TASK GOAL:
When you return the lines below, go from the first through the line with "Select options", keep them exact, and leave out every picture.

EXERCISE DATA:
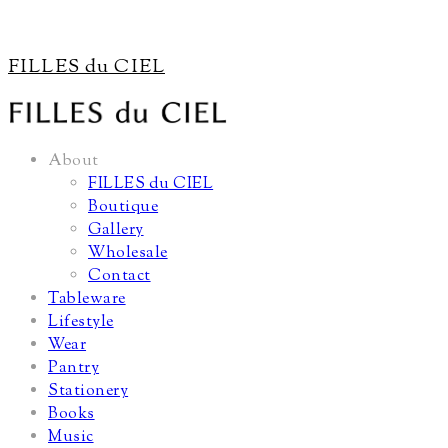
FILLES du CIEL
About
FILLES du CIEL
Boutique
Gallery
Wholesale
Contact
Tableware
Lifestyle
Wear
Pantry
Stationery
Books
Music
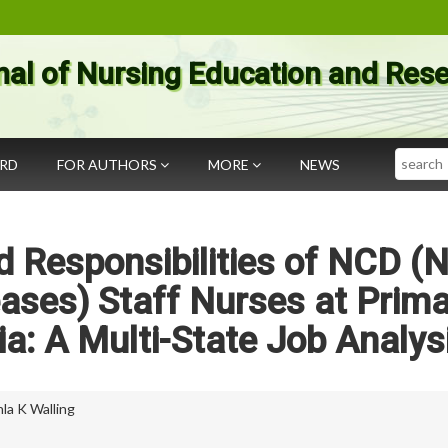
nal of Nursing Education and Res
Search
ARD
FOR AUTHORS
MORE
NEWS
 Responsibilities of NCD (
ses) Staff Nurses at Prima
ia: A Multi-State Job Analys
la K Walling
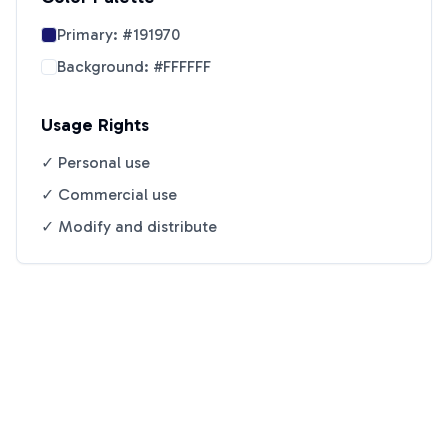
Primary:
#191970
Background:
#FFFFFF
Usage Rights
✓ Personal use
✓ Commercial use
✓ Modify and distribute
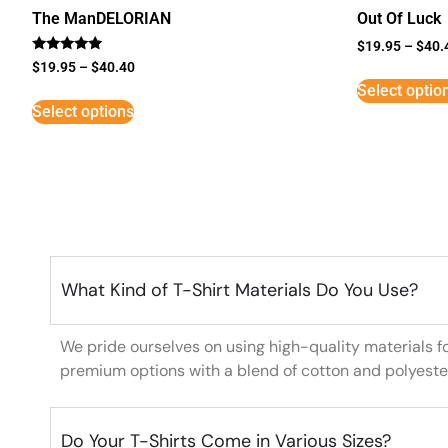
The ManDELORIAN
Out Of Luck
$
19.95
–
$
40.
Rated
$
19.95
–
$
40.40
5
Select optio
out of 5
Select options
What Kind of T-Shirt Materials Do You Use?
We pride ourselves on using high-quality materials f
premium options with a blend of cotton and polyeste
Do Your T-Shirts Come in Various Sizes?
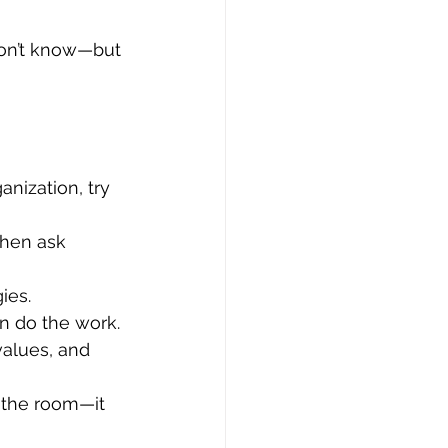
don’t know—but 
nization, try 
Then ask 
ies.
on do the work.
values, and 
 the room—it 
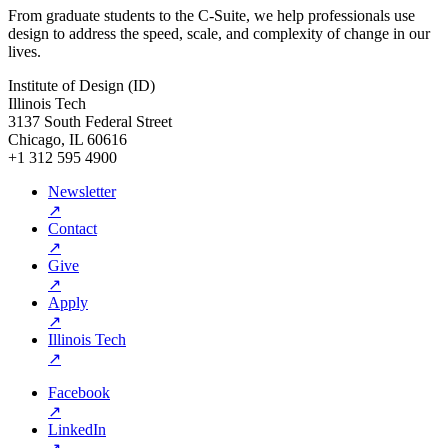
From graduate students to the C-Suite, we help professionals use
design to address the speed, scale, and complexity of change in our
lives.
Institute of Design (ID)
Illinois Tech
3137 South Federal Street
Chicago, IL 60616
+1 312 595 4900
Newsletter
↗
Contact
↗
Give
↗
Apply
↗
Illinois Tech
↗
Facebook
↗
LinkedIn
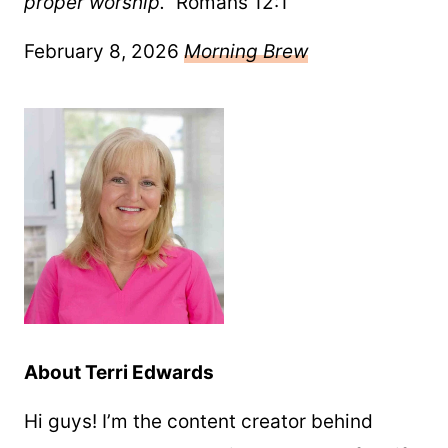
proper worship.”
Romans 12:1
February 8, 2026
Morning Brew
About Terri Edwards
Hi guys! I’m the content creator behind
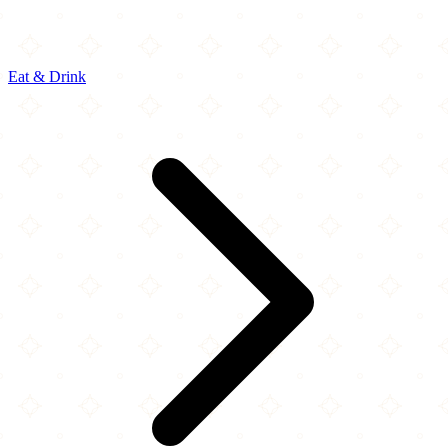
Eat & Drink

RESULT OF THIS EXERCISE:
FILLES du CIEL
About
FILLES du CIEL
Boutique
Gallery
Wholesale
Contact
Tableware
Lifestyle
Wear
Pantry
Stationery
Books
Music
nal of Nursing Education and Res
Search
ARD
FOR AUTHORS
MORE
NEWS
 Responsibilities of NCD (
ses) Staff Nurses at Prima
ia: A Multi-State Job Analys
la K Walling
Primary:
#191970
Background:
#FFFFFF
Usage Rights
✓ Personal use
✓ Commercial use
✓ Modify and distribute
The ManDELORIAN
Out Of Luck
$
19.95
–
$
40.
Rated
$
19.95
–
$
40.40
5
Select optio
out of 5
Select options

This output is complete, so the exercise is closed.